Peter Neyroud, Institut de criminologie, Université de Cambridge, Royaume-Uni, membre du comité d’experts sur l’avenir des modèles canadiens de maintien de l’ordre

Les services de maintien de l’ordre des pays développés sont passablement malmenés depuis un certain temps. Que l’on pense aux émeutes de Londres, au Royaume‑Uni, aux émeutes de Ferguson, au Missouri, ou aux manifestations en marge du sommet du G-20, à Toronto, les méthodes policières et les chefs policiers ont peut-être eu trop tendance à faire les manchettes pour les mauvaises raisons. Derrière les manchettes, les services de maintien de l’ordre coûtent de plus en plus cher au moment où les gouvernements cherchent à réduire leurs dépenses, ce qui soulève des questions quant à leur efficacité, considérant notamment la baisse du taux de criminalité et l’évolution des types de crime.

Au sein du débat international entourant les causes de la baisse du taux de criminalité, peu d’analyses ont attribué aux corps policiers la parenté principale de cette baisse. Comme un nouveau rapport du Conseil des académies canadiennes (CAC) l’indique, les corps policiers font partie d’un réseau de la sécurité et constituent un des nombreux acteurs en cause, mais pas nécessairement le premier agent de changement.

À travers le monde, les services policiers tiennent à peine tête à la cybercriminalité croissante, emprisonnés qu’ils sont dans un modèle géographique de maintien de l’ordre limité par les frontières physiques et les compétences juridiques nationales. Ils ont aussi de la difficulté à lutter contre des crimes tels que le trafic de personnes, l’exploitation sexuelle des enfants et la violence familiale, lesquels transcendent les frontières des pays, des agences ou de l’espace public et privé. Cette crise existentielle du modèle de maintien de l’ordre menace directement la légitimité des institutions policières.

Les solutions sont trop souvent vues comme des réorganisations structurelles plutôt que comme des réformes fondamentales. Une des vérités universelles concernant les services policiers est qu’approximativement 80 % du budget est consacré aux salaires du personnel. Les plus importantes réformes doivent en conséquence porter sur l’amélioration des compétences, du rendement ainsi que du professionnalisme des policiers et de leur personnel de soutien. Pour cela, il faut repenser en profondeur les façons dont les policiers sont recrutés, formés et continuent de développer leurs compétences. Dans le monde anglo-saxon, la formation policière est demeurée obstinément enfermée dans un modèle largement défini au XIXe siècle, alors que la loi, les procédures et la transmission de l’expérience étaient privilégiés par rapport aux pratiques basées sur les données probantes. Au Royaume-Uni, aux États-Unis et au Canada, les policiers sont entraînés en priorité à suivre les procédures plutôt qu’à utiliser les meilleures techniques scientifiques policières.

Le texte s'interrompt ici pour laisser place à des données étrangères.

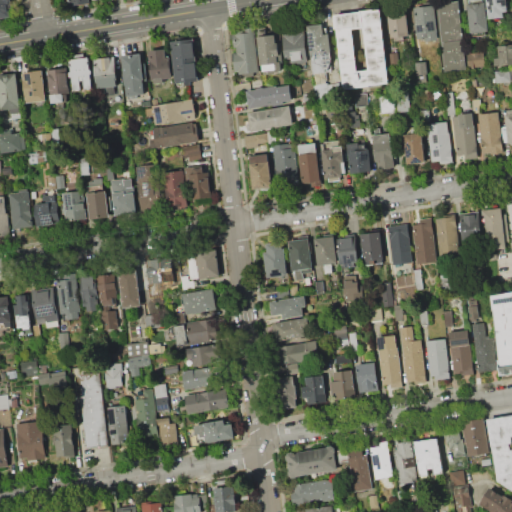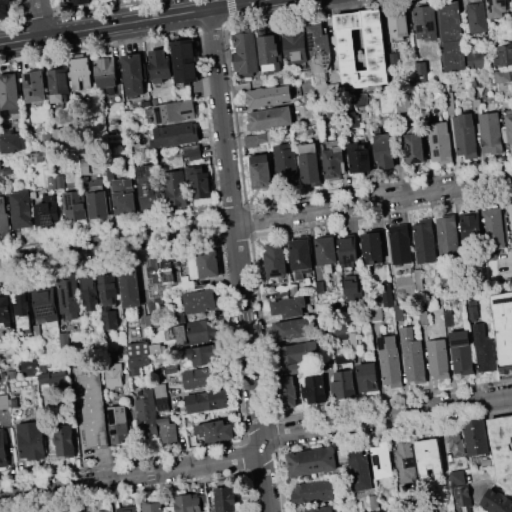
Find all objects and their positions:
building: (75, 1)
building: (78, 2)
building: (5, 8)
building: (495, 8)
building: (496, 8)
building: (476, 16)
building: (478, 16)
road: (42, 17)
road: (126, 21)
building: (424, 22)
building: (426, 23)
building: (397, 25)
building: (398, 25)
building: (450, 36)
building: (451, 36)
rooftop solar panel: (311, 40)
building: (294, 45)
building: (294, 47)
building: (318, 48)
building: (360, 48)
building: (361, 48)
building: (320, 49)
rooftop solar panel: (323, 49)
building: (489, 50)
building: (243, 52)
building: (268, 52)
building: (245, 53)
building: (269, 53)
rooftop solar panel: (326, 53)
building: (503, 54)
building: (504, 56)
building: (474, 59)
building: (476, 59)
building: (183, 60)
building: (184, 61)
rooftop solar panel: (326, 62)
building: (158, 65)
building: (160, 65)
building: (104, 71)
building: (421, 71)
building: (80, 72)
building: (79, 73)
building: (134, 73)
building: (510, 73)
building: (106, 74)
building: (132, 74)
building: (502, 76)
building: (474, 80)
building: (56, 83)
building: (58, 84)
building: (32, 86)
building: (34, 87)
building: (9, 93)
building: (10, 94)
building: (267, 94)
building: (267, 95)
building: (436, 95)
building: (360, 99)
building: (362, 100)
building: (402, 101)
building: (146, 102)
building: (387, 103)
building: (450, 103)
building: (477, 105)
building: (172, 111)
building: (173, 111)
building: (323, 112)
building: (426, 115)
building: (268, 118)
building: (270, 118)
building: (355, 120)
building: (508, 125)
building: (509, 125)
building: (489, 132)
building: (490, 132)
building: (173, 134)
building: (55, 135)
building: (173, 135)
building: (463, 135)
building: (463, 135)
building: (261, 138)
building: (45, 139)
building: (255, 139)
rooftop solar panel: (435, 139)
building: (11, 140)
building: (11, 141)
building: (438, 142)
building: (440, 142)
building: (413, 148)
building: (414, 148)
building: (382, 151)
building: (383, 151)
rooftop solar panel: (408, 152)
rooftop solar panel: (436, 152)
building: (195, 154)
building: (38, 155)
building: (357, 156)
building: (359, 157)
building: (285, 161)
building: (332, 161)
rooftop solar panel: (415, 161)
building: (334, 162)
building: (285, 163)
building: (308, 163)
building: (309, 163)
building: (84, 165)
building: (0, 170)
building: (7, 170)
rooftop solar panel: (141, 170)
building: (259, 171)
building: (260, 171)
building: (110, 173)
building: (60, 181)
building: (196, 181)
building: (50, 182)
building: (199, 182)
rooftop solar panel: (145, 184)
building: (147, 186)
building: (149, 187)
building: (174, 188)
building: (176, 189)
rooftop solar panel: (147, 192)
building: (122, 195)
building: (124, 196)
road: (509, 197)
rooftop solar panel: (69, 199)
building: (97, 199)
building: (96, 204)
building: (72, 205)
building: (75, 205)
building: (19, 208)
building: (20, 210)
building: (45, 210)
building: (46, 210)
building: (4, 216)
rooftop solar panel: (48, 219)
road: (256, 219)
building: (469, 226)
building: (471, 227)
building: (496, 227)
building: (493, 228)
building: (446, 235)
building: (448, 238)
building: (423, 241)
building: (424, 241)
building: (399, 244)
building: (401, 245)
building: (371, 247)
building: (372, 247)
building: (324, 249)
building: (348, 250)
building: (346, 251)
building: (325, 252)
building: (299, 257)
building: (300, 257)
road: (238, 259)
building: (274, 259)
building: (275, 259)
rooftop solar panel: (402, 259)
building: (203, 264)
building: (204, 264)
road: (504, 265)
building: (159, 270)
building: (160, 271)
building: (361, 274)
building: (418, 278)
building: (188, 280)
building: (446, 281)
building: (350, 287)
building: (351, 287)
building: (128, 288)
building: (106, 289)
building: (129, 289)
building: (294, 289)
building: (88, 292)
building: (89, 292)
building: (387, 294)
building: (68, 297)
building: (68, 298)
building: (108, 300)
building: (449, 300)
building: (198, 301)
building: (200, 301)
rooftop solar panel: (506, 301)
building: (43, 305)
building: (287, 306)
building: (46, 307)
building: (289, 307)
building: (473, 311)
building: (22, 312)
rooftop solar panel: (44, 312)
building: (5, 313)
building: (21, 313)
building: (399, 313)
building: (376, 314)
building: (108, 318)
building: (424, 318)
building: (448, 318)
building: (157, 319)
building: (290, 328)
building: (290, 329)
building: (341, 329)
building: (503, 329)
building: (195, 330)
building: (503, 330)
building: (195, 331)
building: (342, 338)
building: (64, 341)
building: (354, 341)
rooftop solar panel: (459, 343)
rooftop solar panel: (379, 344)
building: (144, 348)
building: (484, 348)
building: (482, 349)
building: (459, 351)
building: (297, 352)
building: (297, 352)
building: (461, 352)
building: (203, 354)
building: (204, 354)
building: (411, 355)
building: (413, 356)
building: (436, 358)
building: (343, 359)
building: (438, 359)
building: (138, 360)
building: (388, 360)
building: (390, 360)
building: (118, 363)
building: (138, 363)
building: (27, 366)
building: (44, 367)
building: (29, 368)
building: (170, 370)
building: (11, 374)
building: (112, 374)
building: (3, 376)
building: (201, 376)
building: (365, 376)
building: (367, 376)
building: (203, 377)
building: (45, 378)
building: (341, 384)
building: (343, 385)
building: (313, 389)
building: (315, 389)
building: (160, 390)
building: (286, 391)
building: (287, 392)
building: (160, 396)
building: (205, 400)
building: (7, 401)
building: (207, 401)
building: (162, 403)
building: (92, 409)
building: (93, 409)
building: (146, 410)
road: (386, 416)
building: (152, 419)
building: (117, 423)
road: (133, 425)
building: (118, 428)
building: (168, 431)
building: (212, 431)
building: (214, 431)
building: (474, 436)
building: (477, 439)
building: (29, 440)
building: (62, 440)
building: (64, 440)
building: (31, 441)
building: (455, 442)
building: (455, 442)
building: (502, 447)
building: (501, 448)
building: (2, 449)
building: (427, 456)
building: (428, 456)
building: (380, 460)
building: (382, 460)
building: (310, 461)
building: (311, 461)
building: (403, 462)
building: (405, 462)
building: (357, 468)
building: (358, 469)
road: (131, 476)
building: (455, 477)
building: (457, 478)
building: (311, 491)
building: (313, 492)
building: (402, 496)
building: (223, 499)
building: (225, 499)
building: (374, 501)
building: (186, 502)
building: (187, 502)
building: (463, 502)
building: (494, 502)
building: (496, 502)
building: (151, 506)
building: (151, 506)
building: (125, 508)
building: (126, 509)
building: (314, 509)
building: (316, 509)
building: (429, 509)
building: (105, 511)
building: (106, 511)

Par conséquent, trop de forces policières appliquent encore un modèle professionnel fondé sur les patrouilles aléatoires, l’intervention rapide et les enquêtes réactives, lesquelles ont largement été discrédités par la recherche et tendent à occasionner des taux élevés d’arrêts et de fouilles, et misant excessivement sur des données discréditées sur la criminalité pour mesurer son taux de réussite. Toutefois, la somme croissante de données policières scientifiques semble indiquer que les services de maintien de l’ordre devraient plutôt adopter un nouveau professionnalisme policier axé sur les interventions ciblées, la résolution de problèmes, la participation du public, les partenariats ainsi que les stratégies visant à promouvoir la légitimité. Cette approche est bien étayée dans le dernier rapport du CAC, Le maintien de l’ordre au Canada au XXIe siècle.

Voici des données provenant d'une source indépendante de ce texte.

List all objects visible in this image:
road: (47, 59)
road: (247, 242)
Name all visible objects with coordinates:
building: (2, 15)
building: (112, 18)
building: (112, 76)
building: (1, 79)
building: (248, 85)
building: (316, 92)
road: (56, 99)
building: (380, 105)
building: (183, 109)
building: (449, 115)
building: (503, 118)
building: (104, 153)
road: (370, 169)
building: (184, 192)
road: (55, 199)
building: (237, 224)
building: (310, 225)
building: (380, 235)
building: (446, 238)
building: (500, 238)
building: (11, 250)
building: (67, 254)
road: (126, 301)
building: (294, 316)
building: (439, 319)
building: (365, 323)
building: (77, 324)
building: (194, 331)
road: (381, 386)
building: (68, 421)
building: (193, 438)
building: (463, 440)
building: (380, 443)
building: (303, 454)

Au Royaume-Uni, les corps policiers ont reconnu qu’ils devaient prendre des mesures importantes en ce sens. Les budgets ont déjà été réduits de 20 % et les forces policières se préparent à subir d’autres coupes semblables au cours des cinq prochaines années. Alors que ce carnage budgétaire sévit, un nouveau corps policier professionnel, le National College of Policing, vient d’être créé. Le gouvernement a financé cette institution en vue d’en faire un centre de recherche sur l’efficacité en matière de réduction de la criminalité et le College scrute les recherches réalisées de par le monde pour trouver les meilleures données sur lesquelles appuyer la formation policière britannique. Les nouvelles recrues doivent acquérir les compétences requises avant d’exercer et la plupart le font par le biais de programmes universitaires. De nouvelles formations sont en voie d’être définies pour les cadres et les dirigeants, le but étant de faire évoluer le métier vers une profession agréée, fondée sur un système de connaissances structuré.

Il s’agirait d’une transformation majeure des services policiers et une évolution capitale pour nos sociétés. La police est un des symboles importants de notre démocratie, que l’on pense seulement au bobby britannique ou à la police montée canadienne. En 1829, sir Robert Peel avait reconnu qu’un moment charnière avait été atteint et que le volontarisme du XVIIIe siècle n’était plus compatible avec l’industrialisme du XIXe siècle. De même, nous devons reconnaître que les services policiers du XXIe siècle doivent se transformer en combinant les meilleures données et connaissances au modèle de M. Peel en vue d’inventer une nouvelle police professionnelle capable de relever les défis actuels et ceux de demain.